Kirsty Hartsiotis and Cherry Wilkinson retell, with spine-chilling freshness, thirty fabulous ghost tales from all corners of this beguiling county. So pull up a chair, stoke the fire and prepare to see its gentle landscape in a new light.
Cherry and I moved to Suffolk when I was two, living first near Hadleigh, later in Bury (and a couple of stints over the border in Norfolk, shh). I left, but Cherry still lives in the county, near the coast. Her association goes back long before I was born: her great-aunts who lived in the house next to Lindsey’s little chapel, and through school at St Felix, Southwold and holidays at Sizewell before the power station changed everything… We had a chance to dig more deeply into Suffolk’s heritage a few years ago when I wrote Suffolk Folk Tales (The History Press, 2013).
But there were many places we realised we’d never seen – well, this book has gone a long way to rectifying that. It’s been quite a ride, discovering these wonderful, spooky – often sad, sometimes hair-raising! – stories and working together to create the tales we’ve told. Some you might know well – there’s the story of Toby, the black drummer, and the sad tale of the Lowestoft witches. We’ve travelled all over the county visiting the locations of the tales, talking to the current owners of buildings, and discovering some new stories from people we know.

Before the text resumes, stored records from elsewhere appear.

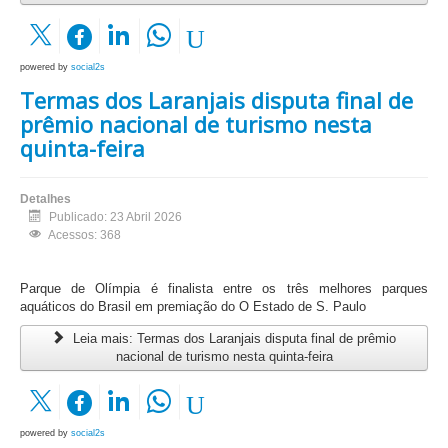
powered by
social2s
Termas dos Laranjais disputa final de
prêmio nacional de turismo nesta
quinta-feira
Detalhes
Publicado: 23 Abril 2026
Acessos: 368
Parque de Olímpia é finalista entre os três melhores parques
aquáticos do Brasil em premiação do O Estado de S. Paulo
Leia mais: Termas dos Laranjais disputa final de prêmio
nacional de turismo nesta quinta-feira
powered by
social2s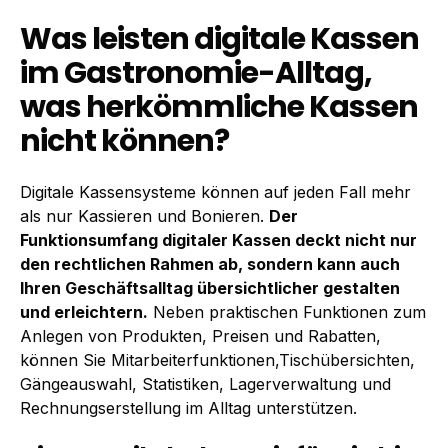
Was leisten digitale Kassen
im Gastronomie-Alltag,
was herkömmliche Kassen
nicht können?
Digitale Kassensysteme können auf jeden Fall mehr
als nur Kassieren und Bonieren.
Der
Funktionsumfang digitaler Kassen deckt nicht nur
den rechtlichen Rahmen ab, sondern kann auch
Ihren Geschäftsalltag übersichtlicher gestalten
und erleichtern.
Neben praktischen Funktionen zum
Anlegen von Produkten, Preisen und Rabatten,
können Sie Mitarbeiterfunktionen,Tischübersichten,
Gängeauswahl, Statistiken, Lagerverwaltung und
Rechnungserstellung im Alltag unterstützen.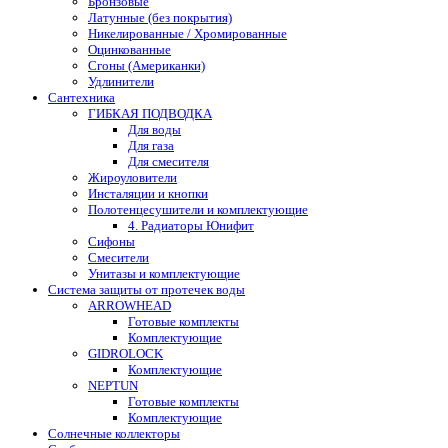
Бронзовые
Латунные (без покрытия)
Никелированные / Хромированные
Оцинкованные
Сгоны (Американки)
Удлинители
Сантехника
ГИБКАЯ ПОДВОДКА
Для воды
Для газа
Для смесителя
Жироуловители
Инсталяции и кнопки
Полотенцесушители и комплектующие
4. Радиаторы Юнифит
Сифоны
Смесители
Унитазы и комплектующие
Система защиты от протечек воды
ARROWHEAD
Готовые комплекты
Комплектующие
GIDROLOCK
Комплектующие
NEPTUN
Готовые комплекты
Комплектующие
Солнечные коллекторы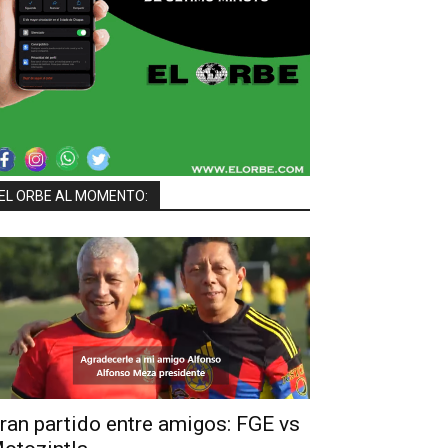
EL ORBE AL MOMENTO:
ran partido entre amigos: FGE vs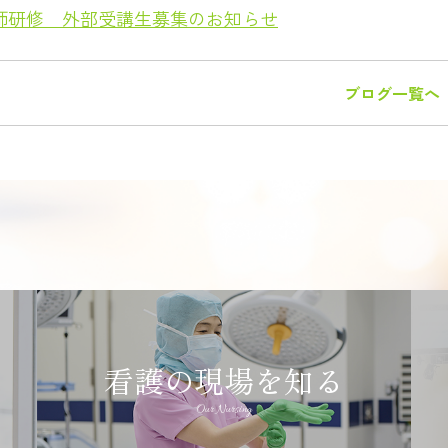
師研修 外部受講生募集のお知らせ
ブログ一覧へ
看護の現場を知る
Our Nursing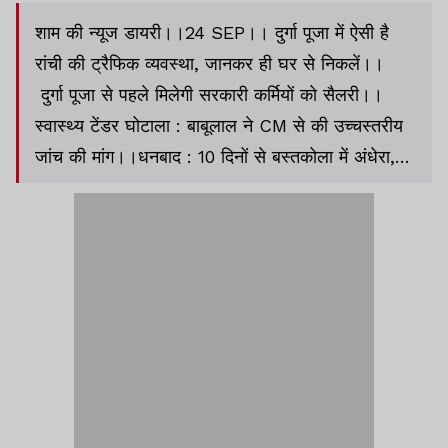
शाम की न्यूज डायरी।।24 SEP।। दुर्गा पूजा में ऐसी है
रांची की ट्रैफिक व्यवस्था, जानकर ही घर से निकलें।।
दुर्गा पूजा से पहले मिलेगी सरकारी कर्मियों को सैलरी।।
स्वास्थ्य टेंडर घोटाला : बाबूलाल ने CM से की उच्चस्तरीय
जांच की मांग।।धनबाद : 10 दिनों से बस्तकोला में अंधेरा,
आक्रोश।।गुमला : मुठभेड़ में JJMP के तीन उग्रवादी ढेर,
एक अरेस्ट।।लैंड फॉर जॉब स्कैम में 13 को फैसला।।
UNHRC में भारत ने पाक को जमकर लताड़ा।।मोदी
सरकार ने देश को संकट में डाल दिया : खड़गे।।ICC ने रद्द
की USA क्रिकेट की सदस्यता।।अविका गौर और मिलिंद
चांदवानी की हल्दी सेरेमनी।।समेत अन्य खबरें व वीडियो।।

Suffolk is the ghost county – childhood home of M R James, and the setting for some of his scariest tales. Katherine Soutar‘s wonderful cover illustration hooks into that unheimlich world on the edge of our own… Our tales tread a point somewhere between storytellers’ local legends and the literary ghost story. We hope you will share these stories, too, and keep the tales of the dead alive.
We’re celebrating with a launch event in Wenhaston Village Hall, near Southwold, on the 16 December 12pm. Come and hear tales and songs, and celebrate with a glass of wine!